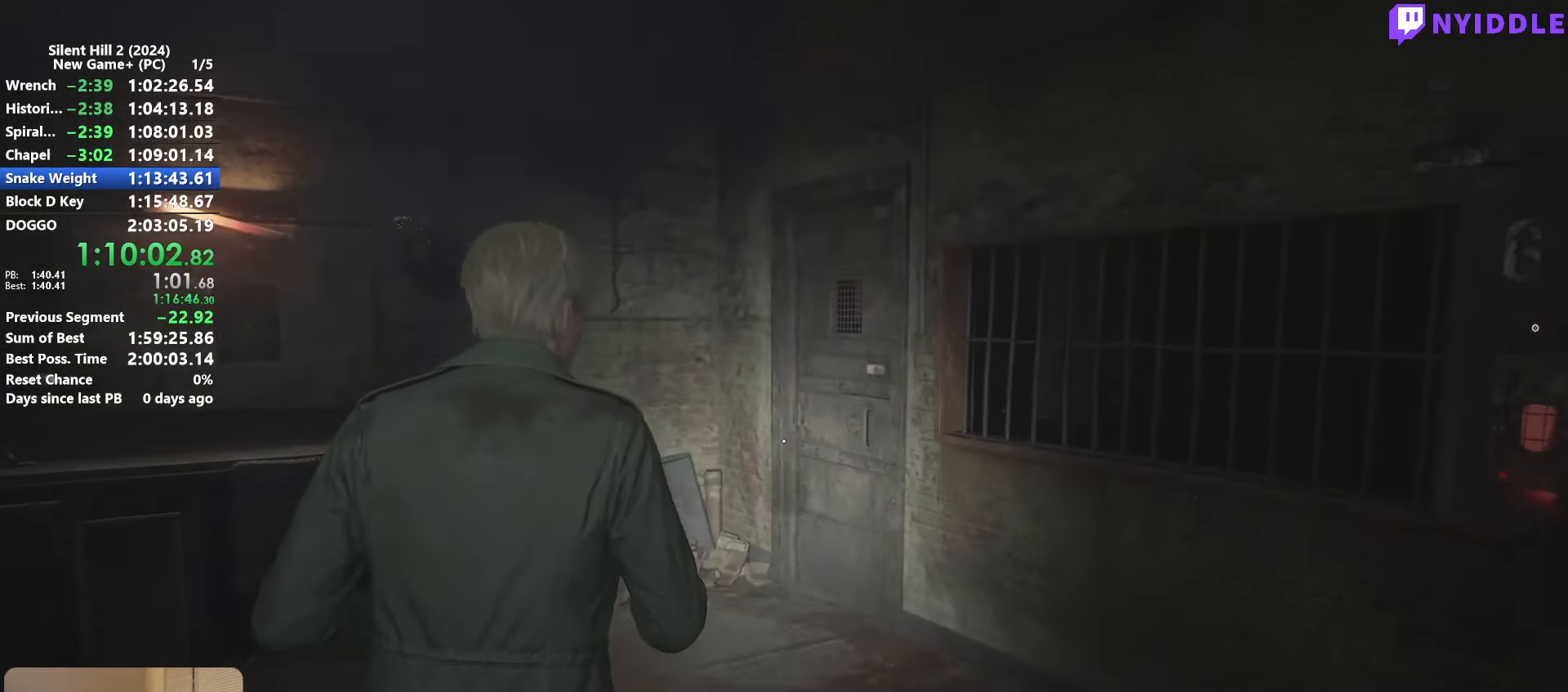
{"keys": ["shift", "w"], "mouse": [], "events": []}
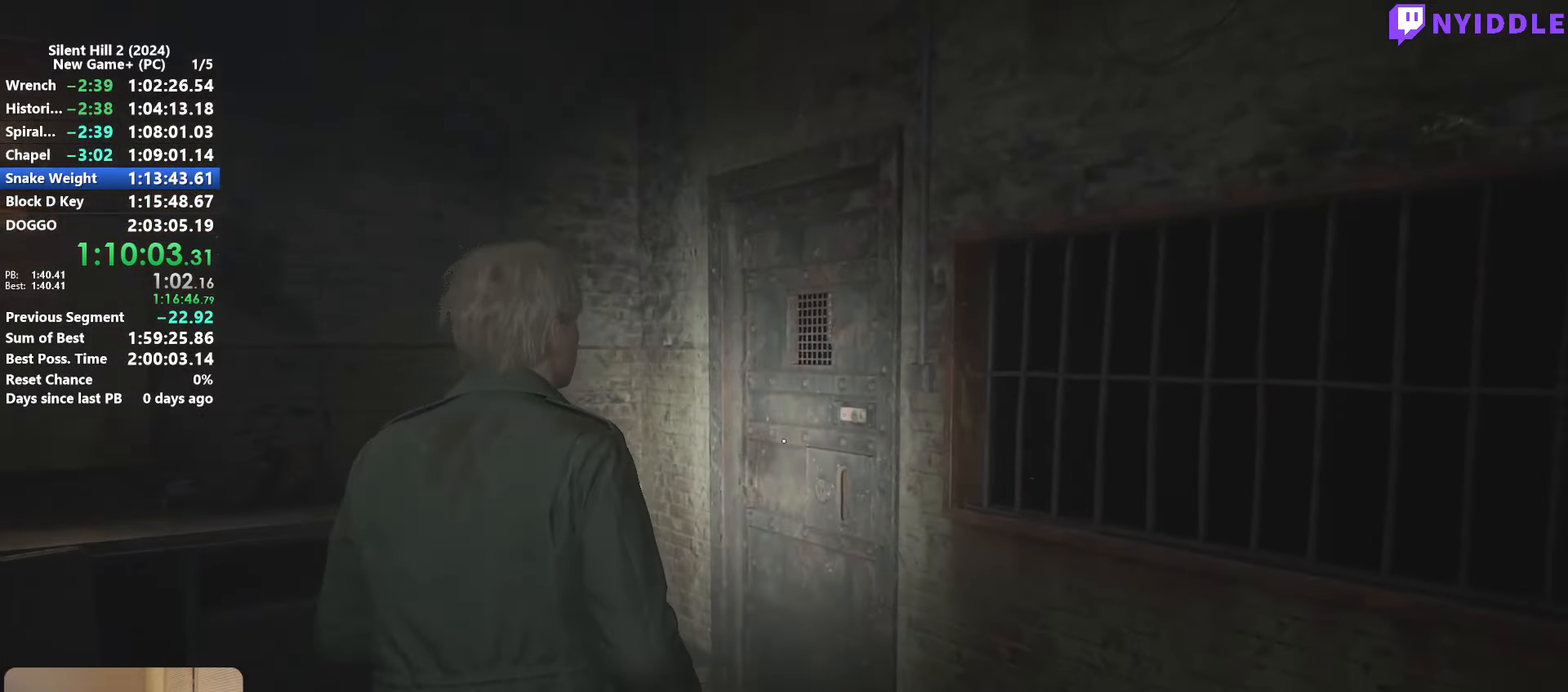
{"keys": ["e", "shift", "w"], "mouse": [], "events": [[467, "e", "down"]]}
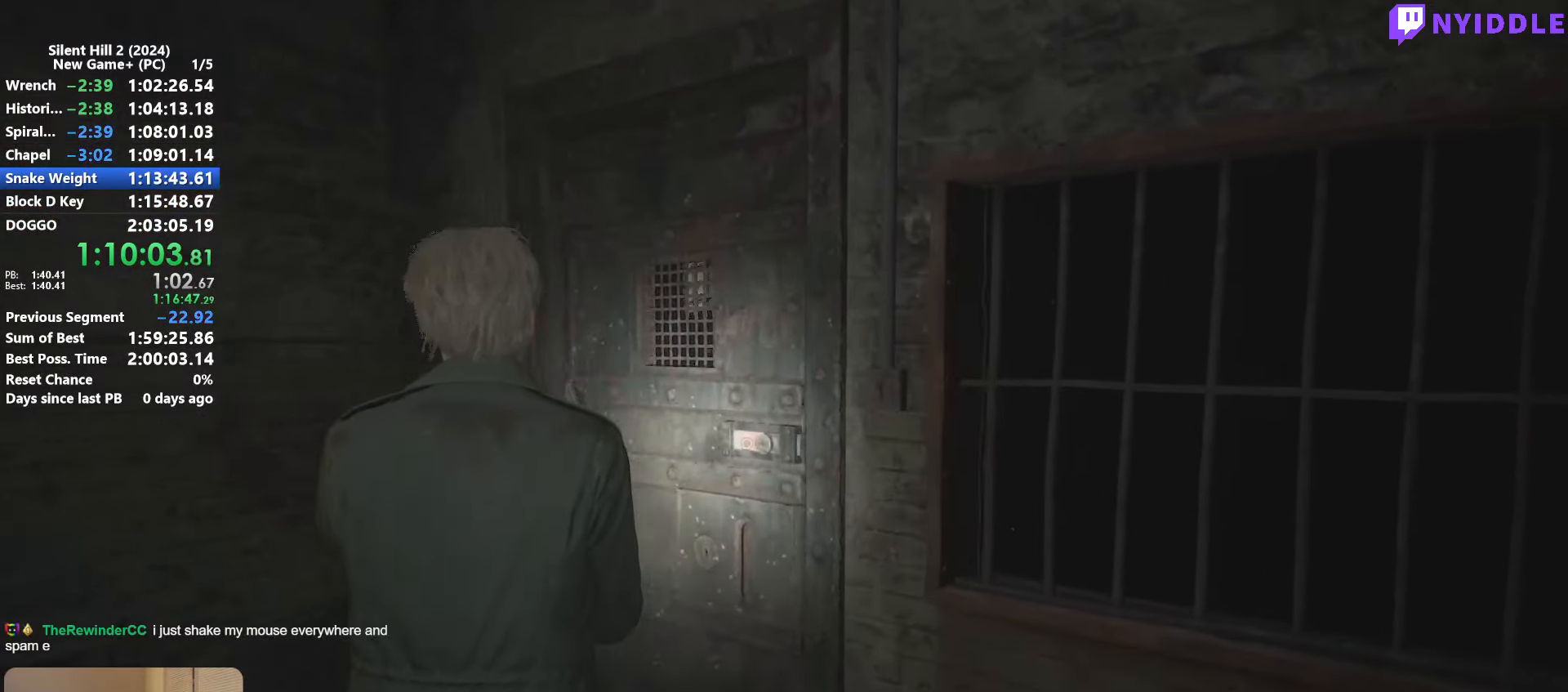
{"keys": ["shift"], "mouse": [], "events": [[50, "a", "down"], [50, "e", "up"], [150, "e", "down"], [200, "e", "up"], [233, "a", "up"], [283, "e", "down"], [283, "w", "up"], [333, "e", "up"], [433, "e", "down"], [483, "e", "up"]]}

▸ **Task description**
Repeat the material above word for word and skip every image in it.

▸ **Written answer**
{"keys": ["shift", "w"], "mouse": [], "events": []}
{"keys": ["e", "shift", "w"], "mouse": [], "events": [[467, "e", "down"]]}
{"keys": ["shift"], "mouse": [], "events": [[50, "a", "down"], [50, "e", "up"], [150, "e", "down"], [200, "e", "up"], [233, "a", "up"], [283, "e", "down"], [283, "w", "up"], [333, "e", "up"], [433, "e", "down"], [483, "e", "up"]]}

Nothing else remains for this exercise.